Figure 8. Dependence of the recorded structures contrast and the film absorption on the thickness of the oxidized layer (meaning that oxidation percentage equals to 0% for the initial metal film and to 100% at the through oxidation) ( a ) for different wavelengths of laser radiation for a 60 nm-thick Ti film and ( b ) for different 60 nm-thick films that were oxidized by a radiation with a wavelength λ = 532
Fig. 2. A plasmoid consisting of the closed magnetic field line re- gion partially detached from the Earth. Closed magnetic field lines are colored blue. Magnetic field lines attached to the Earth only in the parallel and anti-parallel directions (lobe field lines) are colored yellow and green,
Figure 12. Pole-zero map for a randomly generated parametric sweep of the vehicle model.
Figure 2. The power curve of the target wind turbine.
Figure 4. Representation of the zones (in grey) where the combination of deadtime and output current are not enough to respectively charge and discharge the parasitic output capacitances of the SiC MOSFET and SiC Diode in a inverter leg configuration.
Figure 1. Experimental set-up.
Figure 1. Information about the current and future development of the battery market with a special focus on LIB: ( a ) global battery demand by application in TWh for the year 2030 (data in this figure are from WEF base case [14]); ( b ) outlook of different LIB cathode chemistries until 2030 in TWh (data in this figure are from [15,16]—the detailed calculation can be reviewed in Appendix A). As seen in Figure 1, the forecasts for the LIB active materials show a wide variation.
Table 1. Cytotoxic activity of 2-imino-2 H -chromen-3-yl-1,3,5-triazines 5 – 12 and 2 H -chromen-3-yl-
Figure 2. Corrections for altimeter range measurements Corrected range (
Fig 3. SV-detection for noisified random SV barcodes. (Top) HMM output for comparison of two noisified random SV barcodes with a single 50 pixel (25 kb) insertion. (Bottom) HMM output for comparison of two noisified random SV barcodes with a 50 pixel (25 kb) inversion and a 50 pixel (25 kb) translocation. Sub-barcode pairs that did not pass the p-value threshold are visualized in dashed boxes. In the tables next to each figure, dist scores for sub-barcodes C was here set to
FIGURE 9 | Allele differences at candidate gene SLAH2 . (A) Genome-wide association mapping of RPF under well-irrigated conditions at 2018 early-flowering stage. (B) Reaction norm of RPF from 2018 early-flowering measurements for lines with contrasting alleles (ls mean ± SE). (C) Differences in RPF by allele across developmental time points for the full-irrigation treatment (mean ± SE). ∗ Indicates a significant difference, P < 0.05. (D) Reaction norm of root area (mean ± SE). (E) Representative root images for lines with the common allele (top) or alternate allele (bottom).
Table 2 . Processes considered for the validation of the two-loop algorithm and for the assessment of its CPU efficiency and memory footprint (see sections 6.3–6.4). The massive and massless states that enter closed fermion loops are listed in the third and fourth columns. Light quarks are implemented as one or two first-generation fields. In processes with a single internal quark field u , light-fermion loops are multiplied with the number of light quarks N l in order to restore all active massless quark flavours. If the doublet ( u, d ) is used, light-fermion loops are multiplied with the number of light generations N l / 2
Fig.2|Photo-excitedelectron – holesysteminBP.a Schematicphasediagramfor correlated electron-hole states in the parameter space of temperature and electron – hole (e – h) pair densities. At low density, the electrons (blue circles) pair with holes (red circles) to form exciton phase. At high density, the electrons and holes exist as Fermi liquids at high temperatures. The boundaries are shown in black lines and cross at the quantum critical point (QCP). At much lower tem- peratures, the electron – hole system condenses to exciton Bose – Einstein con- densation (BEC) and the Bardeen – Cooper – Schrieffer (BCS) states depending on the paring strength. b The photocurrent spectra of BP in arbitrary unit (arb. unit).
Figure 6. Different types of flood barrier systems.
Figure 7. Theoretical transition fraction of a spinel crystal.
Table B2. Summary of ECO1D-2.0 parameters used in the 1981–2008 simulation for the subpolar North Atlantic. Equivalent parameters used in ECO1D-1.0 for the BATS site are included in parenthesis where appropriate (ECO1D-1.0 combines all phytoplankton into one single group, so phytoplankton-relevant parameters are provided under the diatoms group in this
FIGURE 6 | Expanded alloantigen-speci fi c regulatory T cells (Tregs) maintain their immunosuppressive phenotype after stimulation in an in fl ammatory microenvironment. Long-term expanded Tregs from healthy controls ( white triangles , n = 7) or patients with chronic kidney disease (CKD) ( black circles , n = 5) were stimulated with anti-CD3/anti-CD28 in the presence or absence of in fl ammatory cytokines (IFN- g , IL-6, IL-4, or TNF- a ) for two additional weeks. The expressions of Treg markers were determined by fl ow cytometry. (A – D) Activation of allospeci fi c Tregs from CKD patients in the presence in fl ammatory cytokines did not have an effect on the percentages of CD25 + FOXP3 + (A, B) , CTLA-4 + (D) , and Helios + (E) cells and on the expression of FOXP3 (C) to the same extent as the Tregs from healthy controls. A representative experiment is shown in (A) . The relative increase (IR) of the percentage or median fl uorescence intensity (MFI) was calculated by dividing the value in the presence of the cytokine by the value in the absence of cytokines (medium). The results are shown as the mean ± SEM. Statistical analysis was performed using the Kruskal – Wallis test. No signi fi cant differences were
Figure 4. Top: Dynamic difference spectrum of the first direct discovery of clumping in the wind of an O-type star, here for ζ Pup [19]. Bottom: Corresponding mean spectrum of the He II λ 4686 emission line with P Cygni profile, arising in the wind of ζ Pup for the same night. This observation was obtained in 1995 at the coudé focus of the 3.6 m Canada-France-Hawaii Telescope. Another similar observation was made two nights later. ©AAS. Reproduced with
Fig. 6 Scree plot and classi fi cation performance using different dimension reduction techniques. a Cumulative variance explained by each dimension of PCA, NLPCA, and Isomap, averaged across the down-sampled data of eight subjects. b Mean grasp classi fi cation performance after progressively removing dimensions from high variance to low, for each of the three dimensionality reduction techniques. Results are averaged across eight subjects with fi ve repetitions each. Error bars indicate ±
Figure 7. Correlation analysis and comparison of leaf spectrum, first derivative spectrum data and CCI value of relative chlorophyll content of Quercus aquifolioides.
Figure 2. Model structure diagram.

▬▬▬▬▬▬

Nothing but the lines above from the one containing "Figure 6. Different" through the one containing "Table B2. Summary" should appear in the answer, each repeated exactly.

Figure 6. Different types of flood barrier systems.
Figure 7. Theoretical transition fraction of a spinel crystal.
Table B2. Summary of ECO1D-2.0 parameters used in the 1981–2008 simulation for the subpolar North Atlantic. Equivalent parameters used in ECO1D-1.0 for the BATS site are included in parenthesis where appropriate (ECO1D-1.0 combines all phytoplankton into one single group, so phytoplankton-relevant parameters are provided under the diatoms group in this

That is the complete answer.